Image: Modifying column expressions, 1 of 2

This example illustrates the fields and controls on the Modifying column expressions, 1 of 2. You can find definitions for the fields and controls later on this page.

Modifying column expressions, 1 of 2

Image: Modifying column expressions, 2 of 2

This example illustrates the fields and controls on the Modifying column expressions, 2 of 2. You can find definitions for the fields and controls later on this page.

Modifying column expressions, 2 of 2

Step 10: Compiling the job

Perform the following steps to compile the job:

  1. Select File, Save from the menu to save the job.

  2. Select File, Compile from the menu to compile the job.

    If your mapping is correct, the Compilation Status window displays the Job successfully compiled with no errors message. If your mapping is incorrect, the Compilation Status window displays an error message.

  3. If your job successfully compiles, select Close.

    If you job does not compile successfully, you must return to the job and troubleshoot the errors.

Method 2: Converting a Type 1 Slowly Changing Dimension Job Without Using the Effective Date

To convert your type 1 slowly changing dimension jobs to type 2 without using the Effective Date, follow the steps as described in the previous section (Converting Type 1 Slowly Changing Dimension Jobs Using the Effective Date and EFFSEQ) noting the variation in steps three, five, and eight, outlined below.

Note: The column you choose to convert your slowly changing dimension jobs is referred to generically in the steps below as: COLUMN_X.

Step 3: Adding Lookup Stages to Identify Slowly Changing Dimension Logic

COLUMN_X should not be enabled as a key in the input and output links of the hash file stage (for example, [hash file name]_SCD).

Step 5: Adding a New Hash File Stage to Refresh the Lookup Data

COLUMN_X should not be enabled as a key in the input links of the hash file stage (for example, [hash file name]_SCD).

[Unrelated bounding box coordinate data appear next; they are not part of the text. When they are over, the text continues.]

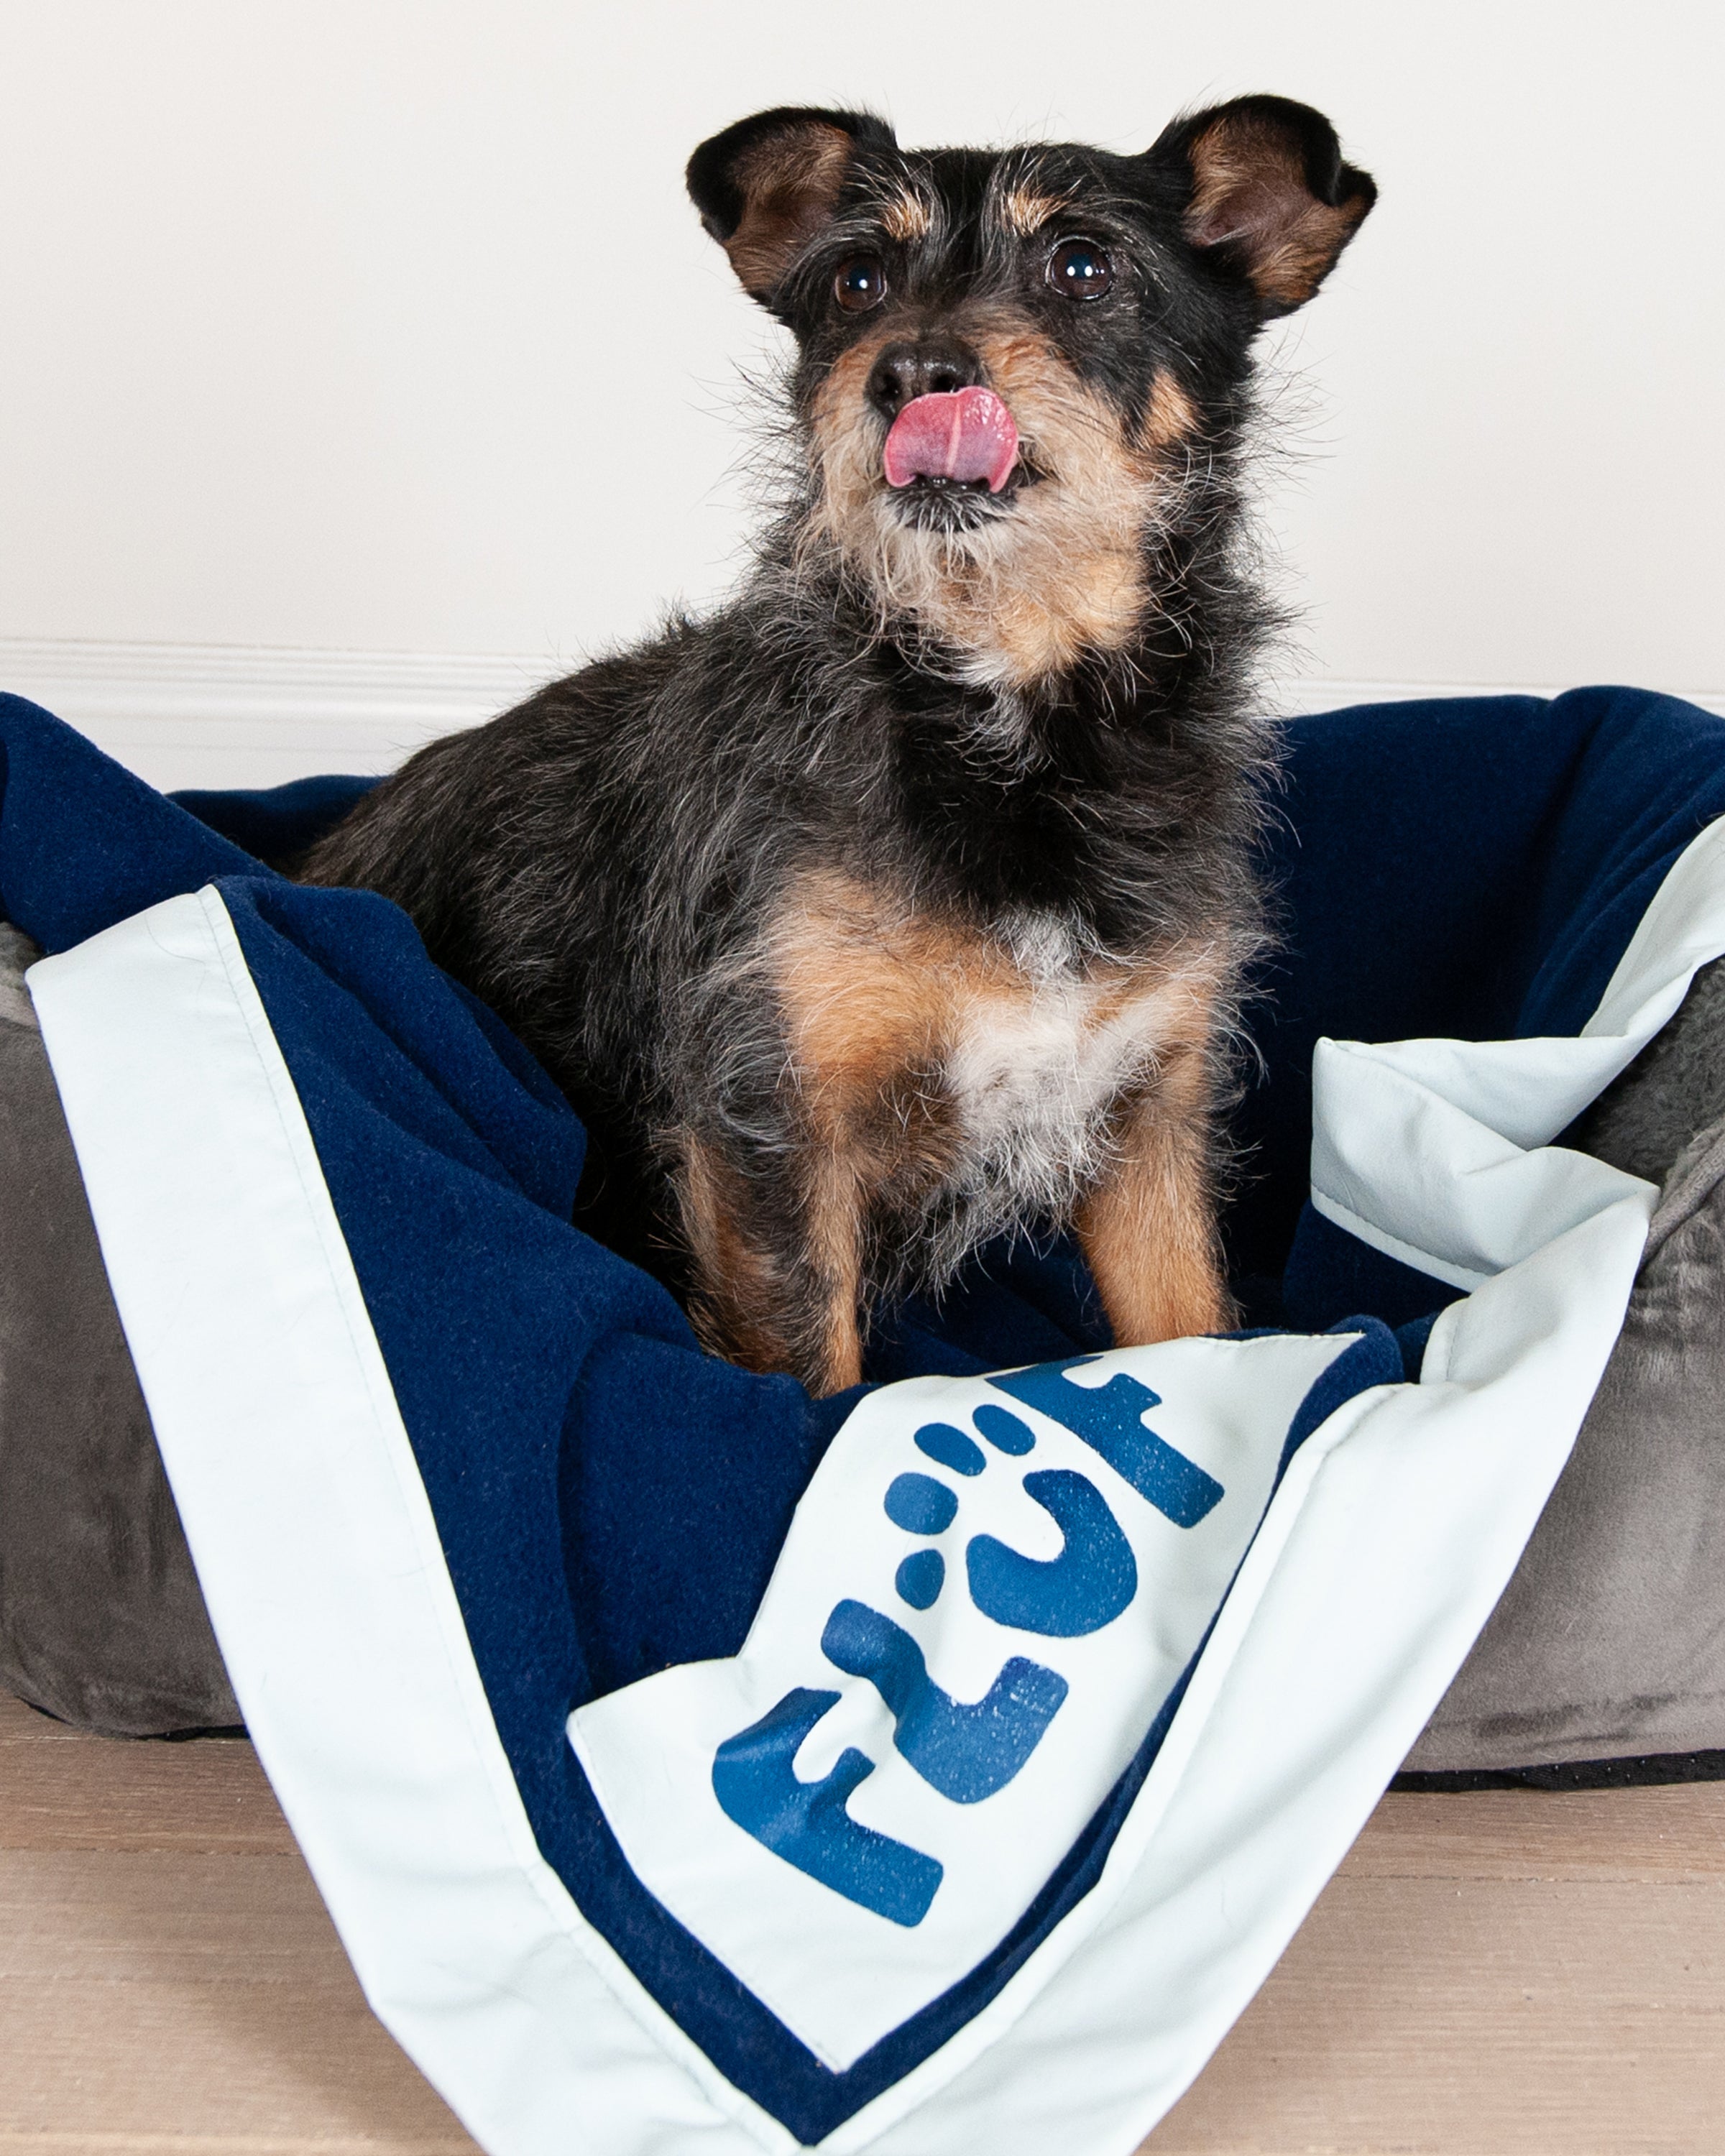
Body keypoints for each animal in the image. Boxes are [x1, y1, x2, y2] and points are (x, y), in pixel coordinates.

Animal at [298, 93, 1371, 1397]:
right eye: (857, 282)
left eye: (1083, 265)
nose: (914, 371)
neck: (1006, 717)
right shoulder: (773, 1122)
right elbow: (819, 1379)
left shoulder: (1147, 1117)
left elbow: (1191, 1333)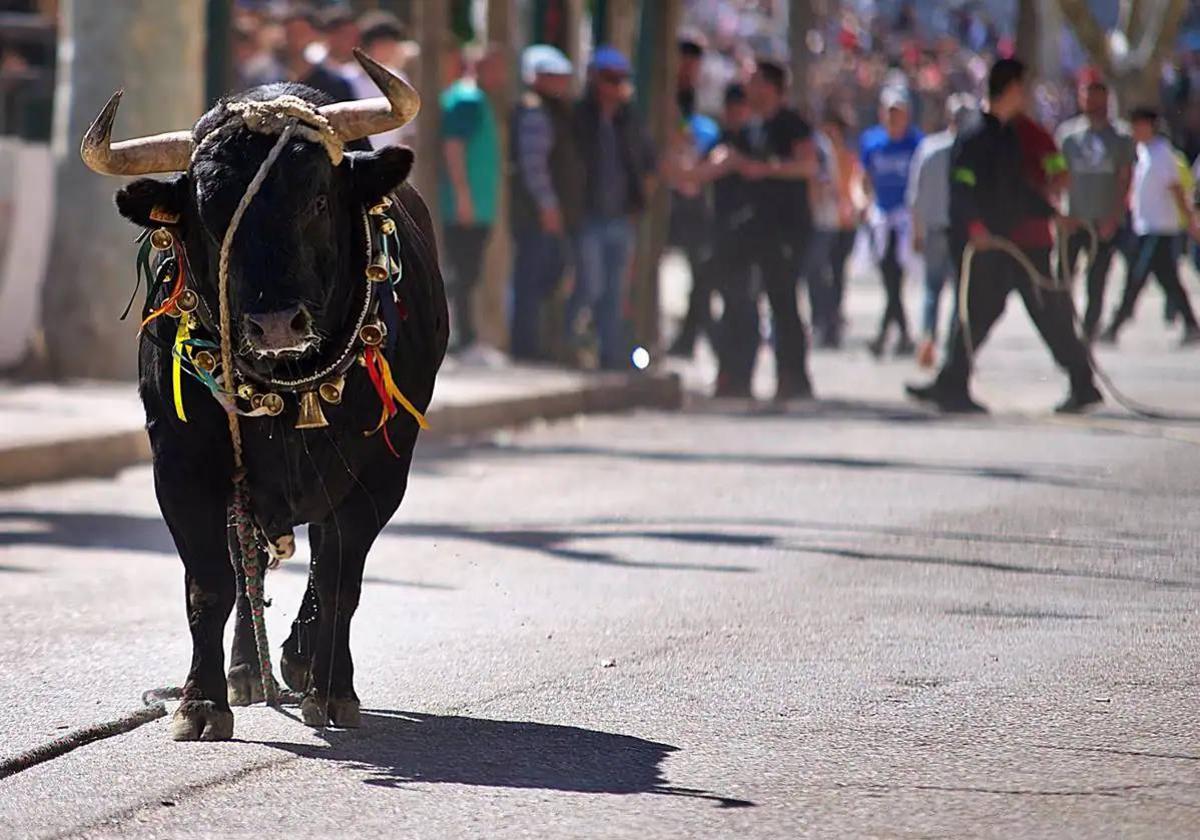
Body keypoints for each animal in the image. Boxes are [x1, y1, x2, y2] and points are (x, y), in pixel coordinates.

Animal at [103, 83, 448, 739]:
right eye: (208, 212)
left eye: (316, 198)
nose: (275, 324)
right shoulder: (182, 466)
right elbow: (211, 583)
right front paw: (201, 702)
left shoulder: (381, 475)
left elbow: (340, 583)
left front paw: (333, 690)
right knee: (247, 568)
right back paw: (246, 670)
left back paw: (298, 661)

Step 8: Adding Stage Variables to Perform Slowly Changing Dimension Logic

Add a new SCDFlag stage variable to the transformer, using the following expression:

If NOT(<SCD_LOOKUP_LINK_NAME>.NOTFOUND) AND <INPUT_LINK_NAME>.<COLUMN_X> <> <SCD_LOOKUP_LINK_NAME>.<COLUMN_X> Then 'Y' Else 'N'

Converting a Hash File Lookup to a Dynamic DRS Lookup in the Related Fact Table Job

The following steps are required to convert a hash file lookup to a dynamic DRS lookup:

  1. In IBM WebSphere DataStage Designer, navigate to the fact job containing the hash file lookup by expanding the nodes in the left navigation panel; then open the job.

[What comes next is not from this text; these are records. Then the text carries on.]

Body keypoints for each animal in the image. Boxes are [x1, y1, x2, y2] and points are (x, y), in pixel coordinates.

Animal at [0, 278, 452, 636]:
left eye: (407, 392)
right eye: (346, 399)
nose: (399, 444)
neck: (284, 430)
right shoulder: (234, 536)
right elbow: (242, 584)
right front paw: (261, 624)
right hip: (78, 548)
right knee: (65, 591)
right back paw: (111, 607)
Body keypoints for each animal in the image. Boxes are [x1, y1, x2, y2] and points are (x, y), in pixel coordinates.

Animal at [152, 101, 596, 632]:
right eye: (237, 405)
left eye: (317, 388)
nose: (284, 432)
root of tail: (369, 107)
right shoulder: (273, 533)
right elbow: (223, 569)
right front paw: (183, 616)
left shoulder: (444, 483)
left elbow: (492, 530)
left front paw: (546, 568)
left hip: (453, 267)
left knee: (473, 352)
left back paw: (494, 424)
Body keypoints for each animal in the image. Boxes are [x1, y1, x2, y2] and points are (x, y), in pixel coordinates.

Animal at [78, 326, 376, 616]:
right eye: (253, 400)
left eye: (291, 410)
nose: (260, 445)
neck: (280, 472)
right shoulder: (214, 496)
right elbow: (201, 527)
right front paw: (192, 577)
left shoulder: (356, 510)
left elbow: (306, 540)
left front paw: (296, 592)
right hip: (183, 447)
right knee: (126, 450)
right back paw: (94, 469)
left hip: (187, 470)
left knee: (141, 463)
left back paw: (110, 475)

  2. Locate the hash file lookup within the job.

  3. If the hash file is populated in a separate job (for example, initial hash loading job or the job which loads the dimension), replace the existing hash file stage with the DRS Stage.

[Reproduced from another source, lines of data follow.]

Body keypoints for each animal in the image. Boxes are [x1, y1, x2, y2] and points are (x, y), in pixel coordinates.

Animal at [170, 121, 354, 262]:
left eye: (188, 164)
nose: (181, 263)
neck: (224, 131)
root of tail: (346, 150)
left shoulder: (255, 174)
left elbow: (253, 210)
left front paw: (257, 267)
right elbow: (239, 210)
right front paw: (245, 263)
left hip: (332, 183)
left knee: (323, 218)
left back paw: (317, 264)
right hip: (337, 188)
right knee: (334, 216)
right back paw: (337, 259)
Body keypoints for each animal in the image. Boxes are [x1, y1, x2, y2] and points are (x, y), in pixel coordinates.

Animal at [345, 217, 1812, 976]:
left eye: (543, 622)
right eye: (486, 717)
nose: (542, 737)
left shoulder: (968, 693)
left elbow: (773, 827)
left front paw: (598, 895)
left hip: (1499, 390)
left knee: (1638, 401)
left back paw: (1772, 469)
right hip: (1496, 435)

    If your hash file is populated by the DRS stage in the same job, delete the DRS stage (including the link) and replace the hash file stage with a DRS stage.

  4. Open the DRS stage for editing.

  5. In the Stage tab, select the General sub-tab and specify the database connection parameters.

  6. In the Output tab, select the General sub-tab and specify the corresponding table name (the table name should always include the schema name as its prefix).

    Specify the appropriate job parameter for array size and change query type to User-defined SQL query.

  7. Select the Columns sub-tab and specify parameters for EFF_START_DT and EFF_END_DT.

  8. In the SQL, User-Defined sub-tabs, input your user-defined query.

    For example,

    SELECT
    INSTITUTION_SID,
    LTRIM(RTRIM(INSTITUTION_CD)),
    %DateTimeOut(EFF_START_DT),
    %DateTimeOut(EFF_END_DT),
    LTRIM(RTRIM(SRC_SYS_ID)),
    LTRIM(RTRIM(INSTITUTION_SD)),
    LTRIM(RTRIM(INSTITUTION_LD))
    FROM #$MDW_SCHEMA#PS_D_INSTITUTION
    WHERE
    INSTITUTION_CD=?
    AND EFF_START_DT<= %DateTimeIn(?)
    AND EFF_END_DT >= %DateTimeIn(?)
    AND SRC_SYS_ID =?
    

    Note: All the columns specified in the selection criteria of the SQL user defined query should match the columns defined in the Columns sub-tab; the same is true of column order. Also, those columns defined as keys must be used in the WHERE clause and their order must match the order defined in the Columns sub-tab.